- Associated Press - Saturday, February 22, 2014

HASTINGS, Neb. (AP) - Outpouring support led local organizers for Kids Against Hunger to double the meals they will be sending to the Philippines to aid in recovery efforts after recent storm activity.

The Rev. Renee Johnson, local program coordinator, said they reached their goal of packaging 100,000 meals. The board of directors plans to officially increase its goal to 200,000 meals later.

“We know the need won’t let up,” she told the Hastings Tribune. “As long as we can help, we will.”

The national Kids Against Hunger organization committed to make 1 million meals to send to the Philippines. With the ingredients purchased by the Lutheran Church-Missouri Synod, organizations across the country have committed to packaging the meals to be shipped.

Several organizations in Hastings contacted Johnson asking to help pack meals. Instead of reaching the original 100,000 goal by March, the group met that goal in the middle of February. With the continued support of the community, the board is confident it can reach the new goal in March or April.

“The community has responded phenomenally,” Johnson said.

Toward the new goal, fifth-grade students from Watson Elementary School packed meals Wednesday afternoon at the Ministry Annex Building of the First Presbyterian Church.

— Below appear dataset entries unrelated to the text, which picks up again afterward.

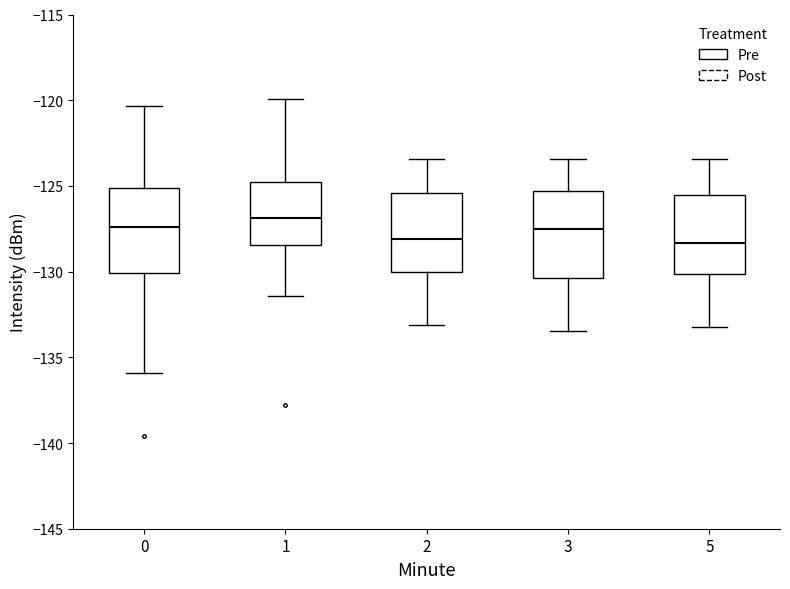

Reading left to right, read every box against the y-axis: the position of its median line, the range the box covers, and the ends of its whiskers. The values are not printed on the chart, so give them approximately, as read against the axis.

0: median -127.5, box -130.0 to -125.0, whiskers -136.0 to -120.5
1: median -127.0, box -128.5 to -125.0, whiskers -131.5 to -120.0
2: median -128.0, box -130.0 to -125.5, whiskers -133.0 to -123.5
3: median -127.5, box -130.5 to -125.5, whiskers -133.5 to -123.5
5: median -128.5, box -130.0 to -125.5, whiskers -133.0 to -123.5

Students worked an assembly line to put a scoop of broth mix, a scoop of dehydrated vegetables, a cup of soy and a cup of rice into a bag. Each bag was then weighed and sealed for shipping.

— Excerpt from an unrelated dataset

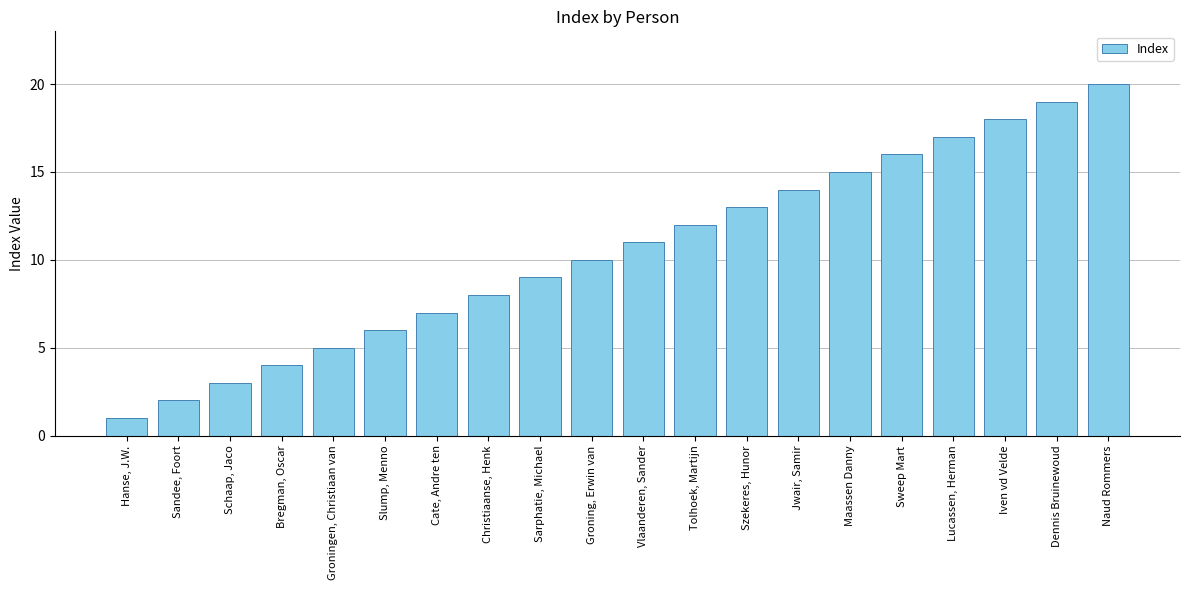

What is the label of the 7th bar from the left?

Cate, Andre ten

Steph Barwick, teacher for the fifth-grade class, said the students have been learning about government and citizenship in class. They talked about volunteering as a part of civic duty and learned more about the Philippines.

Upon arrival, Barwick said, she was encouraged to learn the students would also be able to use math skills and work on coordinating tasks.

“They are working together and having a great time,” she said.

The children enjoyed working with one another as well as making a difference in the world.

Fifth-grader Alex Curtis said it felt helpful to make meals that would go toward helping children in the storm-wracked Philippines.

Her classmate, Lexi Krueger, agreed. She thought the outing was a fun way to learn about other parts of the world.

“It’s so much fun,” she said. “I love it.”